- EXERCISE DETAILS -
All of the data must be output exactly, with every picture left out.

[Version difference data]
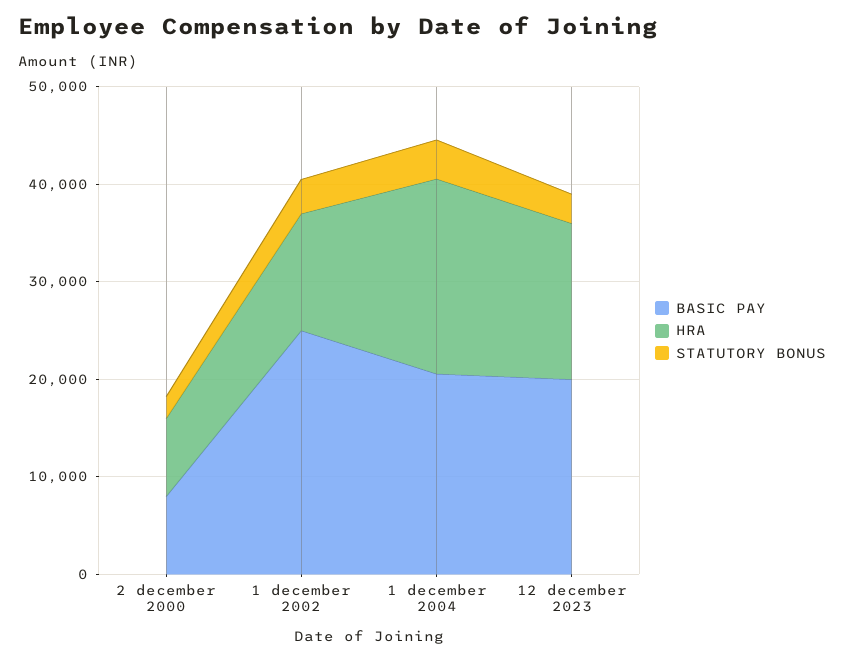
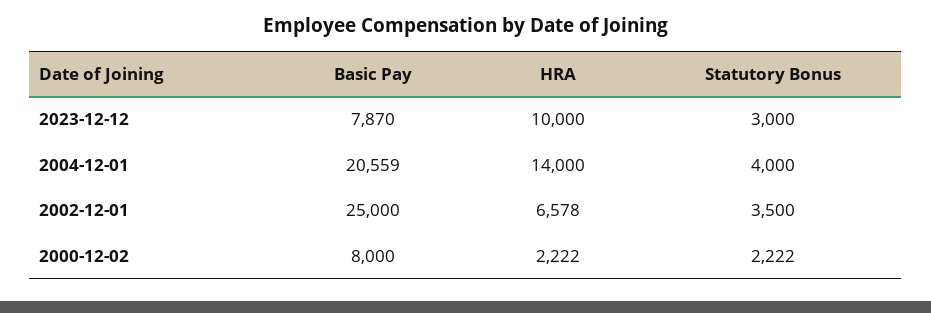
  {
    "BASIC PAY": {
      "2 december 2000": 8000,
      "1 december 2002": 25000,
      "1 december 2004": 20559,
-     "12 december 2023": 20000
+     "12 december 2023": 7870
    },
    "HRA": {
-     "2 december 2000": 8000,
+     "2 december 2000": 2222,
-     "1 december 2002": 12000,
+     "1 december 2002": 6578,
-     "1 december 2004": 20000,
+     "1 december 2004": 14000,
-     "12 december 2023": 16000
+     "12 december 2023": 10000
    },
    "STATUTORY BONUS": {
      "2 december 2000": 2222,
      "1 december 2002": 3500,
      "1 december 2004": 4000,
      "12 december 2023": 3000
    }
  }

- RESPONSE -
  {
    "BASIC PAY": {
      "2 december 2000": 8000,
      "1 december 2002": 25000,
      "1 december 2004": 20559,
-     "12 december 2023": 20000
+     "12 december 2023": 7870
    },
    "HRA": {
-     "2 december 2000": 8000,
+     "2 december 2000": 2222,
-     "1 december 2002": 12000,
+     "1 december 2002": 6578,
-     "1 december 2004": 20000,
+     "1 december 2004": 14000,
-     "12 december 2023": 16000
+     "12 december 2023": 10000
    },
    "STATUTORY BONUS": {
      "2 december 2000": 2222,
      "1 december 2002": 3500,
      "1 december 2004": 4000,
      "12 december 2023": 3000
    }
  }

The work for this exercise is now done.